_ASSIGNMENT A:_
Write out the rows from the first row of the records through the line with "Sport Ford η εμφάνιση της στο", both included, swapping every "December" for "Dec." and keeping everything else the same.

_PASSAGE:_
------------------------
## An improved bound on the Minkowski dimension of Besicovitch sets in $$\mathbb{R}^3$$.(English)Zbl 0980.42014

A Besicovitch set (or Kakeya set) $$E\subset \mathbb R^n$$ is a set which contains a unit line segment in each direction. The Kakeya conjecture is: a Besicovitch set in $$\mathbb R^n$$ must have Hausdorff dimension $$n$$? This has been verified for $$n=2$$ but is open otherwise. The authors treat the Minkowski dimension. If $$E\subset \mathbb R^n$$, one defines $$\delta$$-entropy $$\mathcal E_\delta(E)$$ to be the maximal possible cardinality for a $$\delta$$-separated subset of $$E$$, and the Minkowski dimension $$\overline{\dim} E$$ is defined as $$\overline{\dim} E=\limsup_{\delta\to 0} \log_{1/\delta}\mathcal E_\delta (E)$$. T. Wolff showed $$\overline{\dim} E\geq {n}/{2}+1$$, and J. Bourgain showed $$\overline{\dim} E={13n}/{25}+{12}/{25}$$. By combining the ideas of Wolff and Bourgain with some observations on the structure of extremal counterexamples to the Kakeya problem, the authors get the following improvement in the dimension 3: There exists an $$\varepsilon >0$$ such that $$\overline{\dim} E\geq {5}/{2}+\varepsilon$$ for all Besicovitch sets $$E$$ in $$\mathbb R^3$$. As a byproduct of the argument, they obtain that Besicovitch sets of near-minimal dimension have to satisfy certain strong properties, which they call “stickiness,” “planiness,” and “graininess.”.
------------------------
_ENTRIES PROVIDED:_
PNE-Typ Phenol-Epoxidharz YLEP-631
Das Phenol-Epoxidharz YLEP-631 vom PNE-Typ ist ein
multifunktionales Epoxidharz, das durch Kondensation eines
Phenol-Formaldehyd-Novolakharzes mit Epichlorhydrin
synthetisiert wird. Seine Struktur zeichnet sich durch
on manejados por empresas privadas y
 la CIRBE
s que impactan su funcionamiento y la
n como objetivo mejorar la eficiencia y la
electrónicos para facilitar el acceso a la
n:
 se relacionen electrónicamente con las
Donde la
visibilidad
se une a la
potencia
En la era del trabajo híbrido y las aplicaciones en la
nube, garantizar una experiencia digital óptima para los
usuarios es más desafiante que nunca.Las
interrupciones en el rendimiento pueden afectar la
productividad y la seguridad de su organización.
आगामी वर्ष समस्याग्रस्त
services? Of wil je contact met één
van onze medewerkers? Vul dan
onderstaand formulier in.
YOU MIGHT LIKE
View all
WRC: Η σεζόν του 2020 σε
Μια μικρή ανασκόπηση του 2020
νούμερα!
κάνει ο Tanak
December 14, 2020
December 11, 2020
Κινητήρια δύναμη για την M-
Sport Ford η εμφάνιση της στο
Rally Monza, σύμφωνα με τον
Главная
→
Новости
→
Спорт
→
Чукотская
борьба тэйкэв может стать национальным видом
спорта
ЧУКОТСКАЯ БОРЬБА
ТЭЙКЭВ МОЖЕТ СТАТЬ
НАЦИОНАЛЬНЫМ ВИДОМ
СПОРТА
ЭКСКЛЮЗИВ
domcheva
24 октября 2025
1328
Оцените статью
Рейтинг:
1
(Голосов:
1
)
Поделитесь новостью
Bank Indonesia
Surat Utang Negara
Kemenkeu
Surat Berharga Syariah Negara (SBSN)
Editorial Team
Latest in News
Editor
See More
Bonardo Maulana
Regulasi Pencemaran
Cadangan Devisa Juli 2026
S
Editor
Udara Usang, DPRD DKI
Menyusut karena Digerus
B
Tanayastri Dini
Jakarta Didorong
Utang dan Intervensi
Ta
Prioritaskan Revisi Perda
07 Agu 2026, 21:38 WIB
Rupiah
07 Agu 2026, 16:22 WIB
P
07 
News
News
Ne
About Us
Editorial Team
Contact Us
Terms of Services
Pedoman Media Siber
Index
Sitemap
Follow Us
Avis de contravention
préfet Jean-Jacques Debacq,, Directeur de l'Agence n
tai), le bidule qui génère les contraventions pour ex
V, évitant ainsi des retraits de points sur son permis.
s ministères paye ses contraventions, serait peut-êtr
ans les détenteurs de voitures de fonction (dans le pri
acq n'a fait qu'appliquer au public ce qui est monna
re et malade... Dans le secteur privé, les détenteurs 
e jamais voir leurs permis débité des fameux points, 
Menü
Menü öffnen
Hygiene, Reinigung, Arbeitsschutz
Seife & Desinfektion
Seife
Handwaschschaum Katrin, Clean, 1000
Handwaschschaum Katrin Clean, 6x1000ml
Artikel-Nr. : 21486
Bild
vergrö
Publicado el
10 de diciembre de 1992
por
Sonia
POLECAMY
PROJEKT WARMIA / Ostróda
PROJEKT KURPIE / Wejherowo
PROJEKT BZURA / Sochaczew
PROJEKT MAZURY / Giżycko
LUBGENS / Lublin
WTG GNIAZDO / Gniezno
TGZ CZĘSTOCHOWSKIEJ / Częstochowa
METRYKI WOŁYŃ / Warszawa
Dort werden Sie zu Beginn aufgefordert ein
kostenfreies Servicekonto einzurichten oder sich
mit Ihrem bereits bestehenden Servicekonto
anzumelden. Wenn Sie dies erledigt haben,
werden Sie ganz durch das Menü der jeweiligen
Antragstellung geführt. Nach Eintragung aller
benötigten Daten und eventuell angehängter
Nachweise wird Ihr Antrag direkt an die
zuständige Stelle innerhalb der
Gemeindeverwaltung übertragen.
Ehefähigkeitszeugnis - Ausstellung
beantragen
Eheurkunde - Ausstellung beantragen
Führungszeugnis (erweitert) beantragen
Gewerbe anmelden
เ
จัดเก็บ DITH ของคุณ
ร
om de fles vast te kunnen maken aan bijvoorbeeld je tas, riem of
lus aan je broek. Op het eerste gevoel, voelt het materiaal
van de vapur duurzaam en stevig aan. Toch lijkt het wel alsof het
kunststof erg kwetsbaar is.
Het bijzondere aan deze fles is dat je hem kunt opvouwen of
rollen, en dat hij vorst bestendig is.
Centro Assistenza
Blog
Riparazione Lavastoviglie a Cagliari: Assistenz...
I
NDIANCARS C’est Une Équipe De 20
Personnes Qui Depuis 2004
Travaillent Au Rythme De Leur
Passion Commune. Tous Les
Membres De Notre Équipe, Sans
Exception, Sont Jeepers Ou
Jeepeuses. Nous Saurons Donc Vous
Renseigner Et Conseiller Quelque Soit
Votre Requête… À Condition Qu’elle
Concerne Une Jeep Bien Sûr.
------------------------
_ASSIGNMENT B:_
State whether each statement agrees with the Besicovitch set review, answering yes or no and quoting the words that decide it: (i) the Kakeya conjecture has been verified for n=2; (ii) the authors prove their improved bound for every dimension n; (iii) one of the properties of near-minimal Besicovitch sets is called "graininess."

_EXERCISE SOLUTION A:_
PNE-Typ Phenol-Epoxidharz YLEP-631
Das Phenol-Epoxidharz YLEP-631 vom PNE-Typ ist ein
multifunktionales Epoxidharz, das durch Kondensation eines
Phenol-Formaldehyd-Novolakharzes mit Epichlorhydrin
synthetisiert wird. Seine Struktur zeichnet sich durch
on manejados por empresas privadas y
 la CIRBE
s que impactan su funcionamiento y la
n como objetivo mejorar la eficiencia y la
electrónicos para facilitar el acceso a la
n:
 se relacionen electrónicamente con las
Donde la
visibilidad
se une a la
potencia
En la era del trabajo híbrido y las aplicaciones en la
nube, garantizar una experiencia digital óptima para los
usuarios es más desafiante que nunca.Las
interrupciones en el rendimiento pueden afectar la
productividad y la seguridad de su organización.
आगामी वर्ष समस्याग्रस्त
services? Of wil je contact met één
van onze medewerkers? Vul dan
onderstaand formulier in.
YOU MIGHT LIKE
View all
WRC: Η σεζόν του 2020 σε
Μια μικρή ανασκόπηση του 2020
νούμερα!
κάνει ο Tanak
Dec. 14, 2020
Dec. 11, 2020
Κινητήρια δύναμη για την M-
Sport Ford η εμφάνιση της στο

_EXERCISE SOLUTION B:_
(i) Yes: "This has been verified for $$n=2$$ but is open otherwise."
(ii) No: "the authors get the following improvement in the dimension 3"
(iii) Yes: "which they call “stickiness,” “planiness,” and “graininess.”"